*** Block opens ***

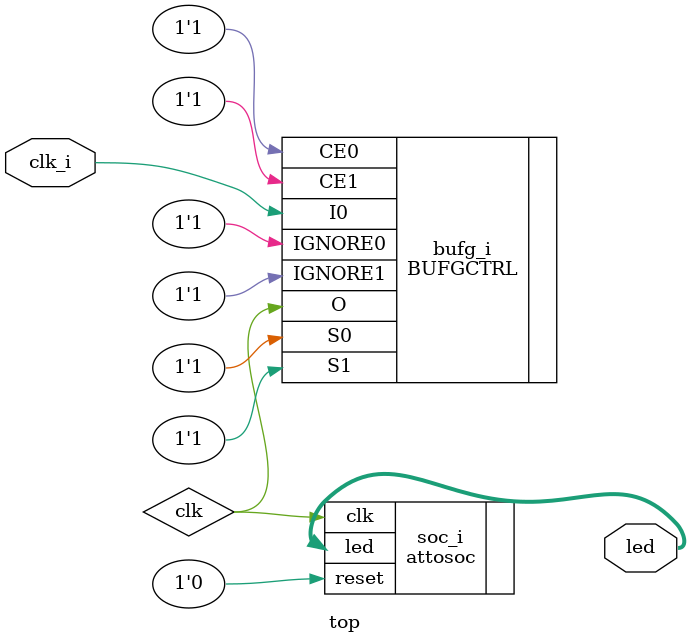
<source format=v>
module top(input clk_i, output [7:0] led);

	BUFGCTRL #(
		.IS_CE1_INVERTED(1'b1),
		.IS_IGNORE0_INVERTED(1'b1),
		.IS_IGNORE1_INVERTED(1'b1),
		.IS_S1_INVERTED(1'b1)
	) bufg_i (
		.I0(clk_i),
		.CE0(1'b1),
		.CE1(1'b1),
		.IGNORE0(1'b1),
		.IGNORE1(1'b1),
		.S0(1'b1),
		.S1(1'b1),
		.O(clk)
	);

	attosoc soc_i(
		.clk(clk),
		.reset(1'b0),
		.led(led)
	);

endmodule
</source>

*** Block closes ***

What to work on — Exact copy, no pictures: write out all the records above.

Response to the task —
<source format=v>
module top(input clk_i, output [7:0] led);

	BUFGCTRL #(
		.IS_CE1_INVERTED(1'b1),
		.IS_IGNORE0_INVERTED(1'b1),
		.IS_IGNORE1_INVERTED(1'b1),
		.IS_S1_INVERTED(1'b1)
	) bufg_i (
		.I0(clk_i),
		.CE0(1'b1),
		.CE1(1'b1),
		.IGNORE0(1'b1),
		.IGNORE1(1'b1),
		.S0(1'b1),
		.S1(1'b1),
		.O(clk)
	);

	attosoc soc_i(
		.clk(clk),
		.reset(1'b0),
		.led(led)
	);

endmodule
</source>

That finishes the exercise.